Research: BAUSSELL and colleagues,

Listed in Issue 108

Abstract

BAUSSELL and colleagues, University of Maryland School of Nursing, Baltimore, MD 21201, USA, bbausell@compmed.umm.edu, have found that larger effect sizes are correlated with better quality in controlled trials of complementary and alternative medicine.

Background

The aim of the study was to determine if the quality of complementary and alternative medicine (CAM) placebo controlled randomized controlled trials is related to the effect sizes they produce.

Methodology

A sample of 25 CAM meta-analyses was identified containing published effect sizes for at least three efficacy trials employing placebo control groups.

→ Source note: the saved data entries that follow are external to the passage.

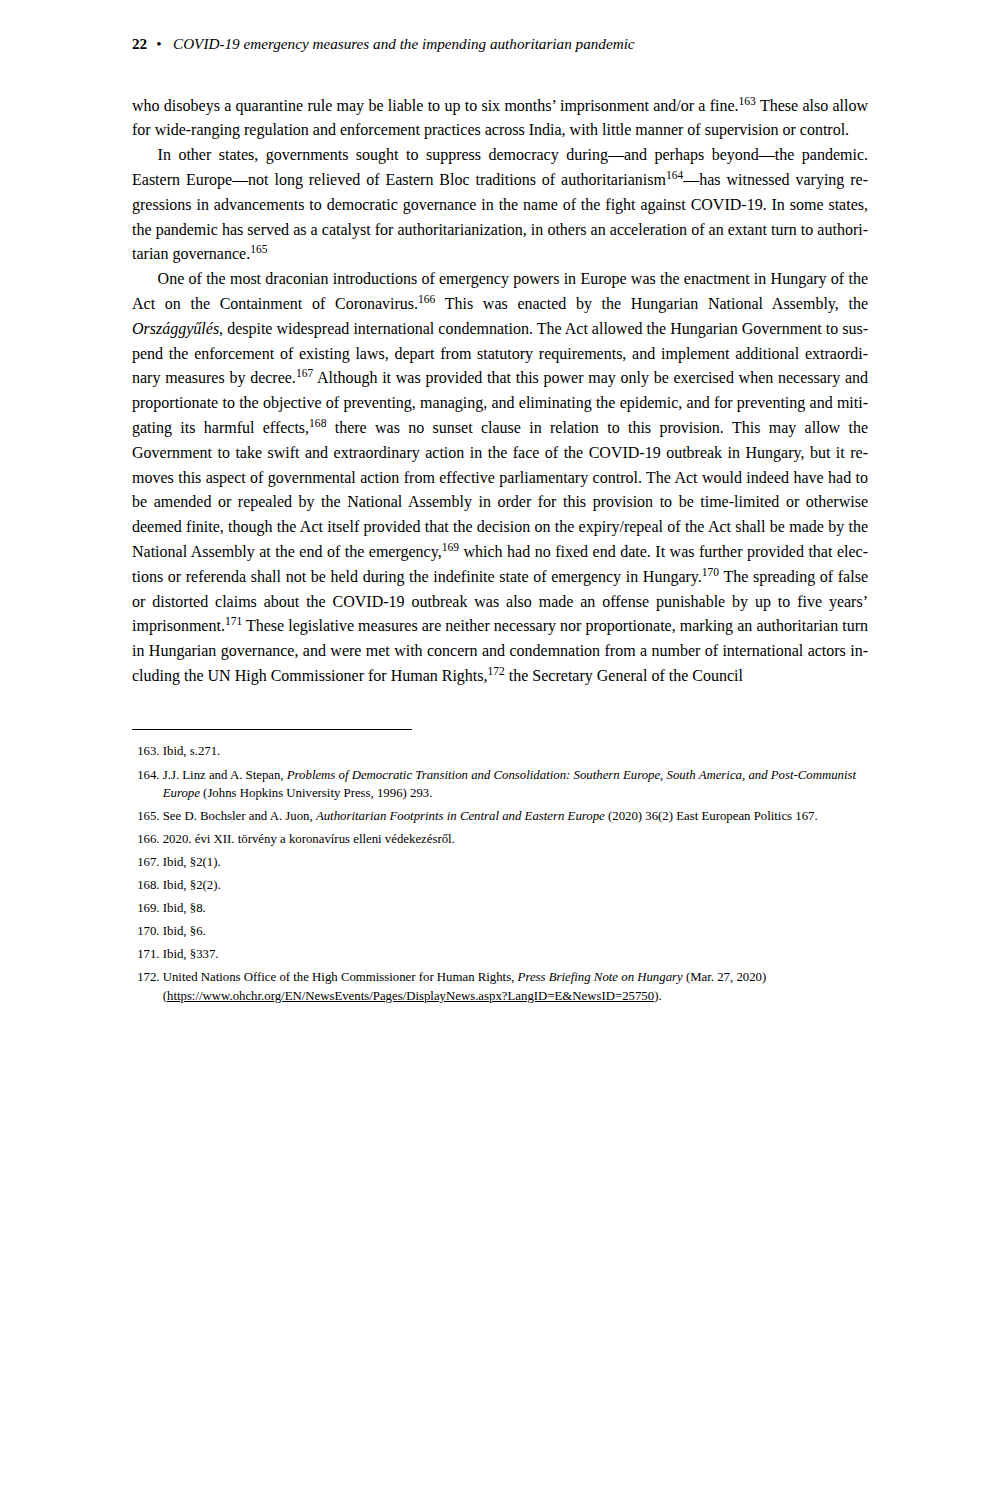22• COVID-19 emergency measures and the impending authoritarian pandemic
who disobeys a quarantine rule may be liable to up to six months’ imprisonment and/or a fine.163 These also allow for wide-ranging regulation and enforcement practices across India, with little manner of supervision or control.
In other states, governments sought to suppress democracy during—and perhaps beyond—the pandemic. Eastern Europe—not long relieved of Eastern Bloc traditions of authoritarianism164—has witnessed varying regressions in advancements to democratic governance in the name of the fight against COVID-19. In some states, the pandemic has served as a catalyst for authoritarianization, in others an acceleration of an extant turn to authoritarian governance.165
One of the most draconian introductions of emergency powers in Europe was the enactment in Hungary of the Act on the Containment of Coronavirus.166 This was enacted by the Hungarian National Assembly, the Országgyűlés, despite widespread international condemnation. The Act allowed the Hungarian Government to suspend the enforcement of existing laws, depart from statutory requirements, and implement additional extraordinary measures by decree.167 Although it was provided that this power may only be exercised when necessary and proportionate to the objective of preventing, managing, and eliminating the epidemic, and for preventing and mitigating its harmful effects,168 there was no sunset clause in relation to this provision. This may allow the Government to take swift and extraordinary action in the face of the COVID-19 outbreak in Hungary, but it removes this aspect of governmental action from effective parliamentary control. The Act would indeed have had to be amended or repealed by the National Assembly in order for this provision to be time-limited or otherwise deemed finite, though the Act itself provided that the decision on the expiry/repeal of the Act shall be made by the National Assembly at the end of the emergency,169 which had no fixed end date. It was further provided that elections or referenda shall not be held during the indefinite state of emergency in Hungary.170 The spreading of false or distorted claims about the COVID-19 outbreak was also made an offense punishable by up to five years’ imprisonment.171 These legislative measures are neither necessary nor proportionate, marking an authoritarian turn in Hungarian governance, and were met with concern and condemnation from a number of international actors including the UN High Commissioner for Human Rights,172 the Secretary General of the Council
Ibid, s.271.
J.J. Linz and A. Stepan, Problems of Democratic Transition and Consolidation: Southern Europe, South America, and Post-Communist Europe (Johns Hopkins University Press, 1996) 293.
See D. Bochsler and A. Juon, Authoritarian Footprints in Central and Eastern Europe (2020) 36(2) East European Politics 167.
2020. évi XII. törvény a koronavírus elleni védekezésről.
Ibid, §2(1).
Ibid, §2(2).
Ibid, §8.
Ibid, §6.
Ibid, §337.
United Nations Office of the High Commissioner for Human Rights, Press Briefing Note on Hungary (Mar. 27, 2020) (https://www.ohchr.org/EN/NewsEvents/Pages/DisplayNews.aspx?LangID=E&NewsID=25750).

From these 25 reviews, 26 pairs of trials were selected: the one reporting the largest effect size and the matching trial reporting the smallest effect size. Quality and publication characteristics were then abstracted from each trial.

Results

The study found that trials possessing the largest effect sizes within a meta-analysis were also associated with higher quality ratings than their counterparts possessing the lowest effect sizes (P=.019). This is in contrast to previously published analyses of these correlations.

Conclusion

Possible theoretical reasons for this unexpected positive relationship include (a) sampling errors, (b) reduced within-group variations, (c) fraudulent reporting, and (d) the restriction of the analyses to placebo controlled trials.

References

Bausell RB, Lee WL, Soeken KL, Li YF, Berman BM. Larger effect sizes were associated with higher quality ratings in complementary and alternative medicine randomized controlled trials. Journal of Clinical Epidemiology 57(5): 438-446, May 2004.

Comment

This is good news and should be an incentive to all researchers in CAM to carefully quality-control their trials!